EXERCISE TASK |
Copy each of the rows below word for word, without changing anything.

MATERIAL SHOWN |

#####

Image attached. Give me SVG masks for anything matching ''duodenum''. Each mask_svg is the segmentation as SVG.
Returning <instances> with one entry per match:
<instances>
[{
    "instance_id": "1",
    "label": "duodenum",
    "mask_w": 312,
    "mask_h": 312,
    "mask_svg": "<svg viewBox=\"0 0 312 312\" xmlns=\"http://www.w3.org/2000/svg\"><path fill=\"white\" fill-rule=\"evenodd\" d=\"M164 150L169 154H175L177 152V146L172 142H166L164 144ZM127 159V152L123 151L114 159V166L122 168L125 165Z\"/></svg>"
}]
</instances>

#####

EXERCISE ANSWER |
Image attached. Give me SVG masks for anything matching ''duodenum''. Each mask_svg is the segmentation as SVG.
Returning <instances> with one entry per match:
<instances>
[{
    "instance_id": "1",
    "label": "duodenum",
    "mask_w": 312,
    "mask_h": 312,
    "mask_svg": "<svg viewBox=\"0 0 312 312\" xmlns=\"http://www.w3.org/2000/svg\"><path fill=\"white\" fill-rule=\"evenodd\" d=\"M164 150L169 154H175L177 152V146L172 142H166L164 144ZM127 159V152L123 151L114 159V166L122 168L125 165Z\"/></svg>"
}]
</instances>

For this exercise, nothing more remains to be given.